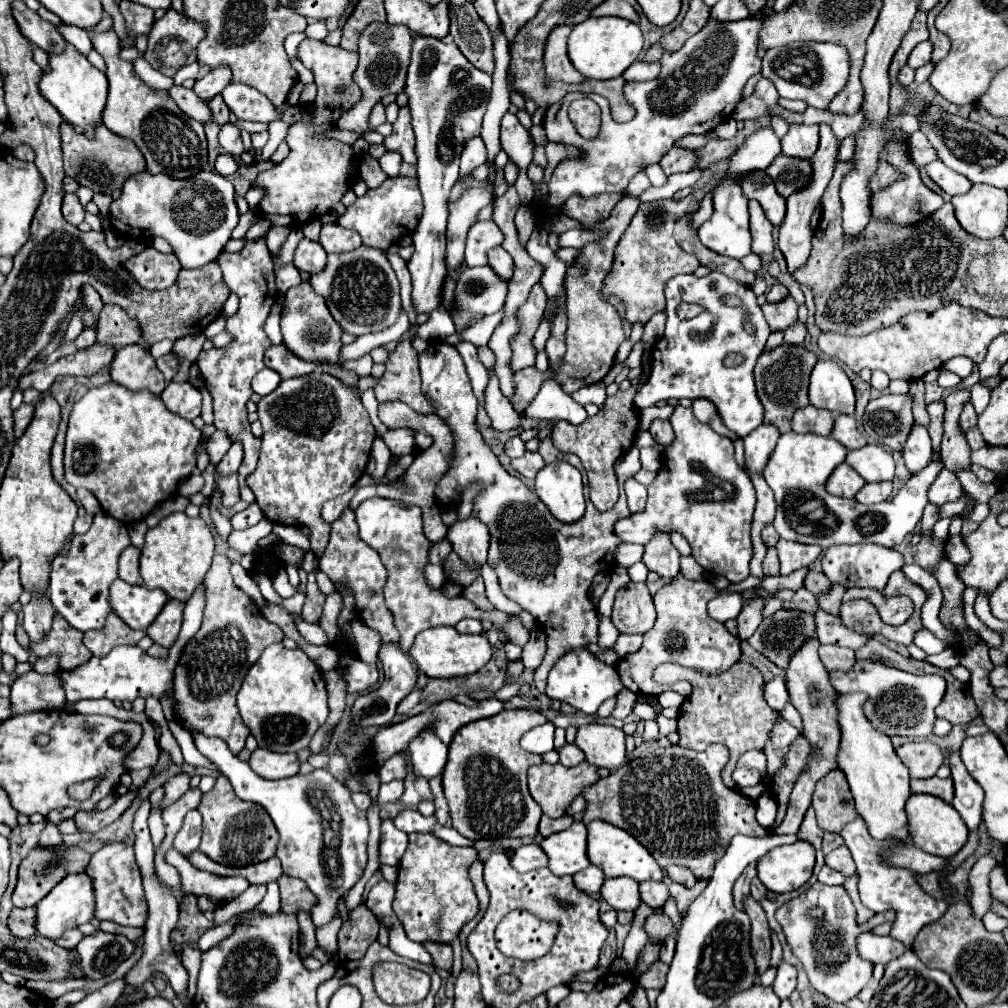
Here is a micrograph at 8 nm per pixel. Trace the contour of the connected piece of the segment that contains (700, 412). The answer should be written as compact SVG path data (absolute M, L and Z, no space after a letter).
M696 400L696 402L692 402L692 410L694 410L694 416L700 422L712 426L712 430L718 432L720 436L726 436L732 442L736 442L740 438L740 436L734 436L732 432L726 432L726 426L722 424L722 420L718 420L718 410L714 408L714 404L710 404L710 400Z

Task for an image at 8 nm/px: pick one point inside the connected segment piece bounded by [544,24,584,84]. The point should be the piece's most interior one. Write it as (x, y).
(558, 68)

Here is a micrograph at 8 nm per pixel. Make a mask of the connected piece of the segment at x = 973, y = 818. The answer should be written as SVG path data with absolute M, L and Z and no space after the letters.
M952 752L948 762L950 762L950 768L952 768L952 780L954 780L954 800L952 800L952 806L958 810L958 814L964 820L964 824L968 826L968 830L978 830L978 826L982 822L980 812L982 812L984 792L972 780L972 776L966 772L958 752Z

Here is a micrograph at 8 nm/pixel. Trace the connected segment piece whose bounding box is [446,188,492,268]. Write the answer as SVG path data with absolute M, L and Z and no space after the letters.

+ + +

:: The task ::
Using the material above, reproduce exactly the line that contains "Here is a micrograph at 8 nm per pixel. Make" and all lines after it through the last one, and only those.

:: Response ::
Here is a micrograph at 8 nm per pixel. Make a mask of the connected piece of the segment at x = 973, y = 818. The answer should be written as SVG path data with absolute M, L and Z and no space after the letters.
M952 752L948 762L950 762L950 768L952 768L952 780L954 780L954 800L952 800L952 806L958 810L958 814L964 820L964 824L968 826L968 830L978 830L978 826L982 822L980 812L982 812L984 792L972 780L972 776L966 772L958 752Z

Here is a micrograph at 8 nm/pixel. Trace the connected segment piece whose bounding box is [446,188,492,268]. Write the answer as SVG path data with absolute M, L and Z and no space after the letters.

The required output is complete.